In 2012, McCulloch rode with Anna Meares to take second place in the Team Sprint at the London round of the World Cup where they were beaten by Victoria Pendleton and Jess Varnish, then at the World Championships where they were again second having been beaten by Kristina Vogel and Mirian Welte of Germany and once more at the Olympics, where they took third place behind Vogel and Welte and silver medalists Jinjie Gong and Guo Shuang of China. She also won silver in the Keirin at the Oceania Championships. She went on to enjoy more Team Sprint success in 2013, riding with the winning squad at Aguascalientes in Mexico and at Adelaide, and also came second in the Team and Indivdual Sprint at the National Championships.


Josef Fischer
The German cyclist Josef Fischer was born on this day in 1865. Little is known about him, but he won't vanish from the pages of cycling history because in 1896 he won the first Paris-Roubaix, the race so hard it's become better known by its nicknames, "The Hell of the North" and "A Sunday In Hell." To date, he is the only German rider to have ever won the event. That same year he was National Stayers Champion, and in 1900 he won Bordeaux-Paris.

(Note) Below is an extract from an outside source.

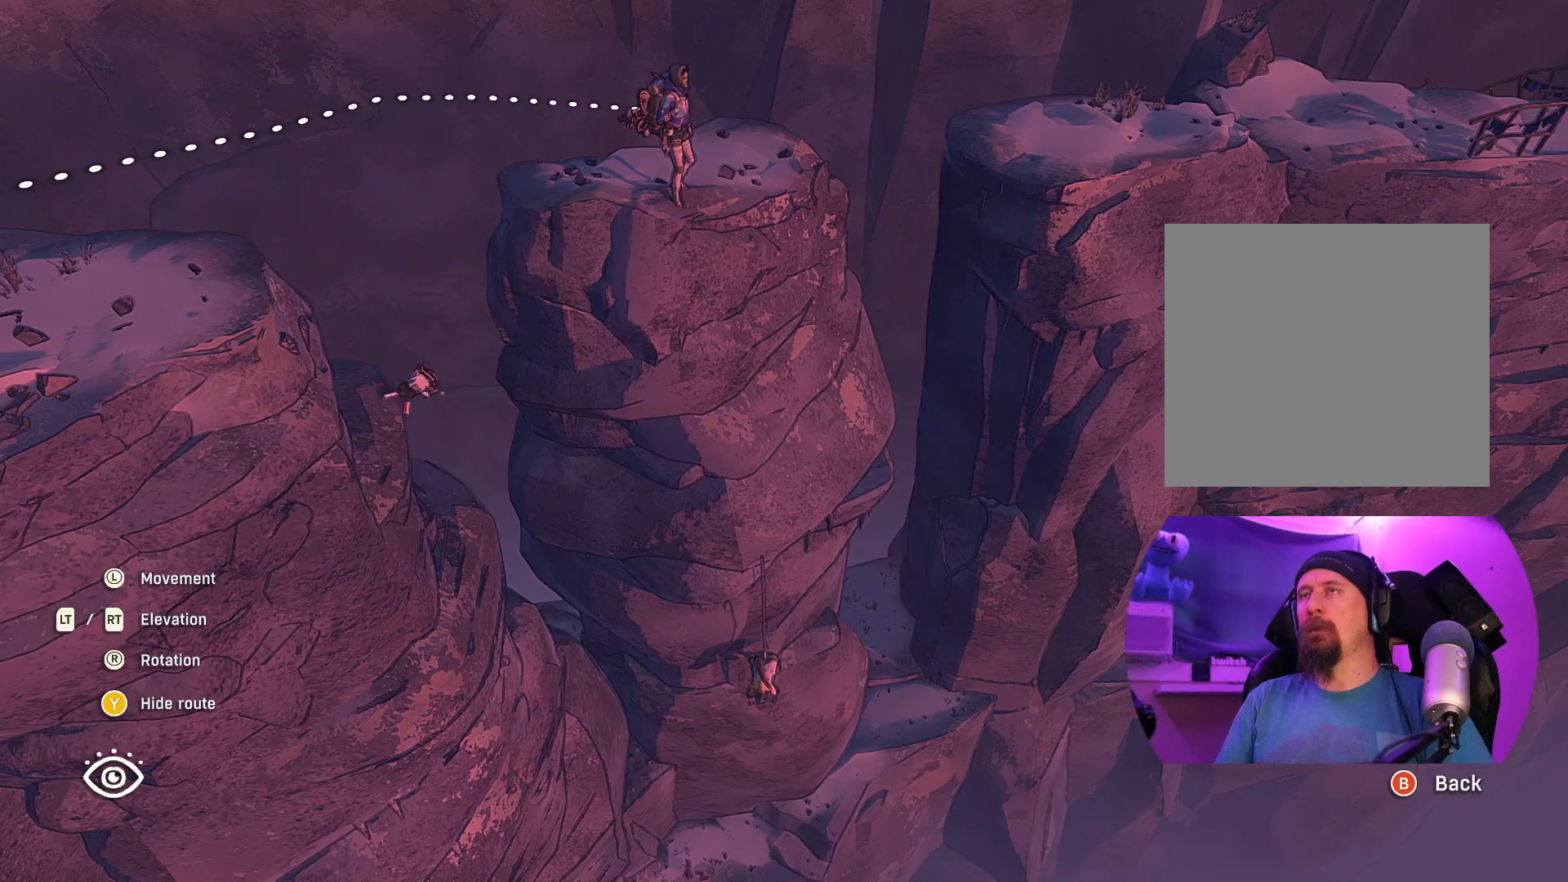
{"buttons": [], "left_stick": "center", "right_stick": "center", "events": [[300, "B", "down"], [400, "B", "up"]]}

Other cyclists born on this day: Clyde Sefton (Australia, 1951); Elisha Hughes (Antigua and Barbuda, 1959); Gerrit van Gestel (Belgium, 1958); Miloslav Loos (Czechoslovakia, 1914, died 2010); Abelardo Ríos (Colombia, 1952); Radoš Čubrić (Yugoslavia, 1934); Yury Kashirin (Soviet Union, 1959); François Hamon (France, 1939); Marie-Claude Audet (Canada, 1962); Nancy Contreras (Mexico, 1978); Mahmoud Abbas (Egypt, 1978); Dario Gasco (Argentina, 1987); Thomas Barth (East Germany, 1960); Falk Boden (East Germany, 1960).